Per quanto riguarda l’organizzazione dello Stato, la repubblica democratica è istituita in conformità ad un sistema di governo di tipo parlamentare con due camere, camera dei deputati e senato della repubblica, che costituiscono, insieme il parlamento e da cui promana, mediante il rapporto di fiducia, il governo. L’art. 94 della Costituzione stabilisce una procedura particolare sia per la concessione della fiducia sia per la votazione di una mozione di sfiducia.
Anche al presidente del consiglio la Costituzione attribuisce specifici poteri di direzione della politica generale del governo: è prevista un’corretta legge sull’ordinamento della presidenza del consiglio e sull’organizzazione, il numero e le  attribuzioni dei ministri. Coordinatore di tutti i “poteri” dello Stato è il presidente della repubblica le cui attribuzioni non sono esclusivamente formali: con l’artico 88 della Costituzione, gli è conferito il potere di sciogliere le camere, che lo rende arbitro, in situazioni d’emergenza, del ricambio istituzionale.

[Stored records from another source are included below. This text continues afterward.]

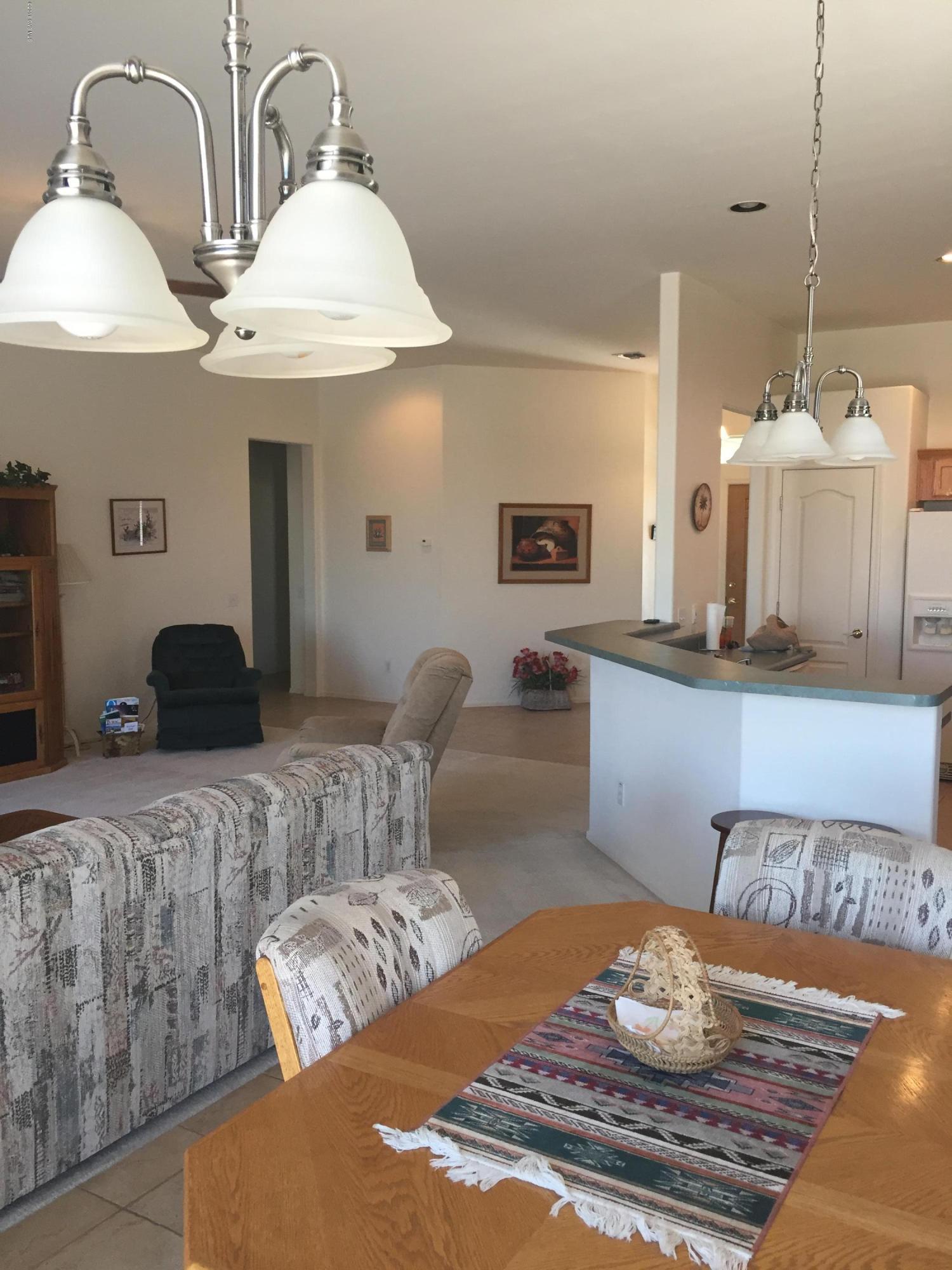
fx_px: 1063
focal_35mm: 29
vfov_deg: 61.7
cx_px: 476
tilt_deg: -3.1
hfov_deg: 48.2
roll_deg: -0.3
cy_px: 635
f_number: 2.2
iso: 40
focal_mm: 4.15
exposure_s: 1/30
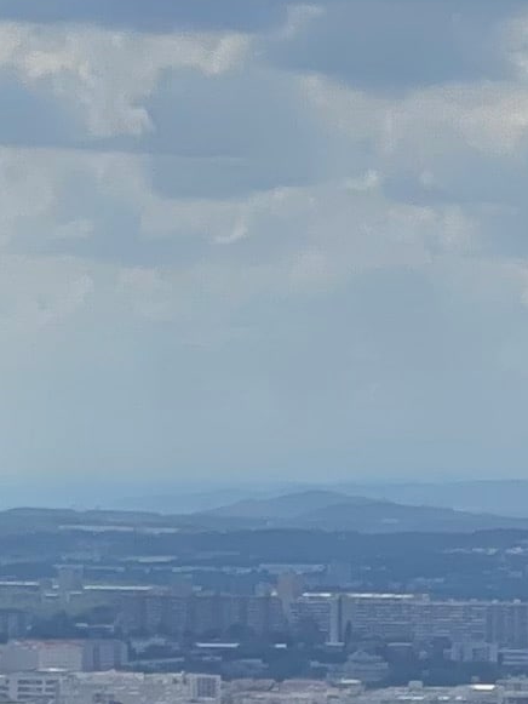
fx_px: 9026
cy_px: 952
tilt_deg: -2.6
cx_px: 1344
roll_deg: -1.0
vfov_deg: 4.4
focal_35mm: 444
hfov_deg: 3.3
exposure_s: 1/3040
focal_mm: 7.5
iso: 32
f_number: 2.2
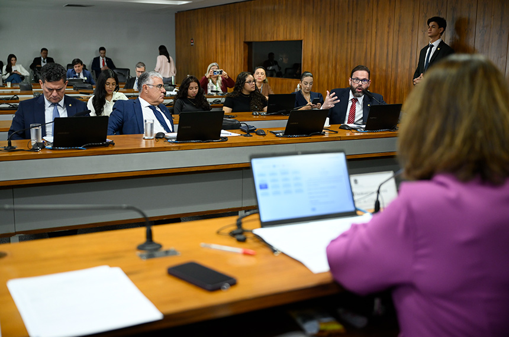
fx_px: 593
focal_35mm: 42
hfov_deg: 46.5
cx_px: 254
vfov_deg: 31.8
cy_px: 168
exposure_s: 1/200
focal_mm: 42
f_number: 2.8
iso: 1600
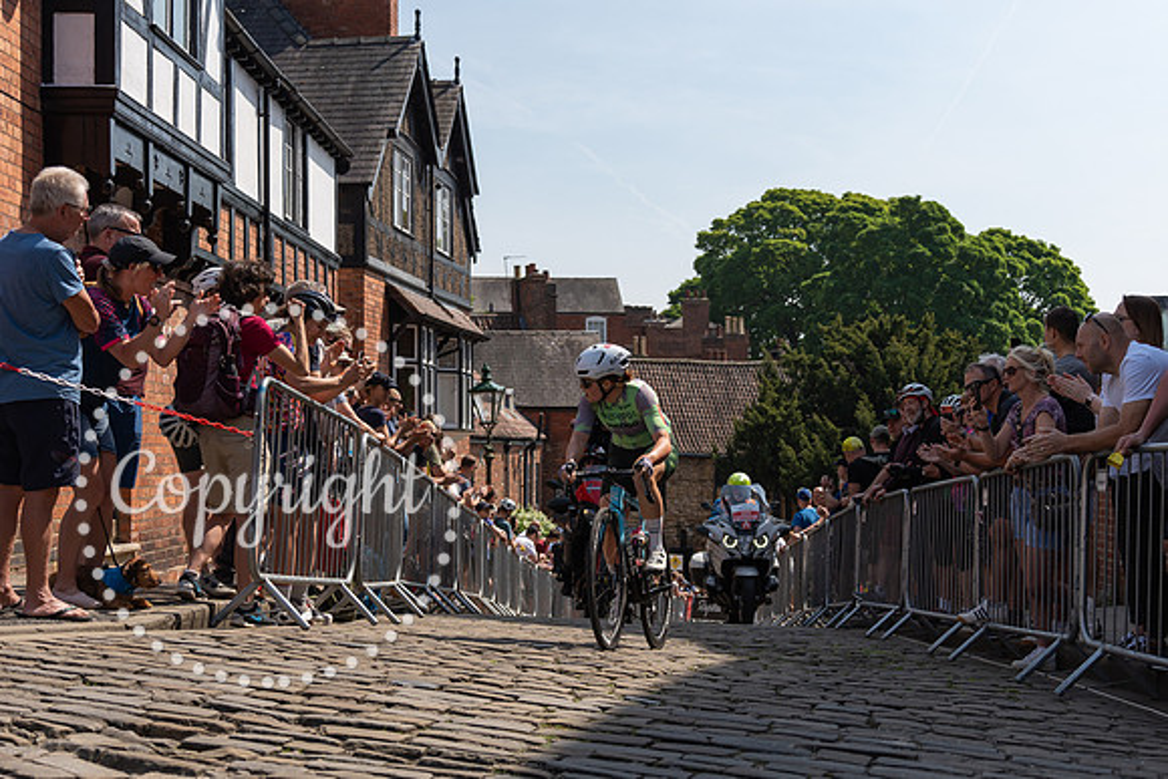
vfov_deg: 26.5
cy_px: 502
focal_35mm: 51
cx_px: 608
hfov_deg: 39.0
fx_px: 1648
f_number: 3.5
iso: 160
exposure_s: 1/2500
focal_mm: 35
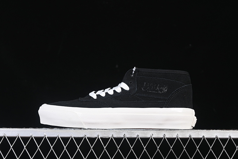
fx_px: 496
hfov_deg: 27.0
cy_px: 80
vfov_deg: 18.2
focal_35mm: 75
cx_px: 119
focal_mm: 50
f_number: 6.3
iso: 160
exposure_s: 1/60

Alla magistratura la Costituzione conferisce un ordinamento indipendente in base al principio fondamentale che i giudici sono soggetti soltanto alla legge.

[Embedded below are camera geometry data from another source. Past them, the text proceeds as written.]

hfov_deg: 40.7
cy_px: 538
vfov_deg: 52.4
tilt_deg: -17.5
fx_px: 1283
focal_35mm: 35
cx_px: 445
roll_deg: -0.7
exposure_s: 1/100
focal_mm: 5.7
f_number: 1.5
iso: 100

Per finire, la Costituzione, come espressione del potere costituente, rappresentava (e spero rappresenterà per molti anni ancora) anzitutto la prima esperienza nazionale unitaria di fondazione popolare del nostro Stato e perciò l’inizio di un’epoca nuova: chi aveva vissuto l’esperienza dell’8 settembre del ’43, l’esperienza cioè del crollo dello Stato, quel senso di debolezza e di solitudine che si era potuto tramutare soltanto dopo nella volontà di resistere, sentiva come non fosse minimamente retorico collegare a quel documento le speranze di tutto un popolo. Cosa che i veri democratici, devono fare ancora oggi, domani e sempre.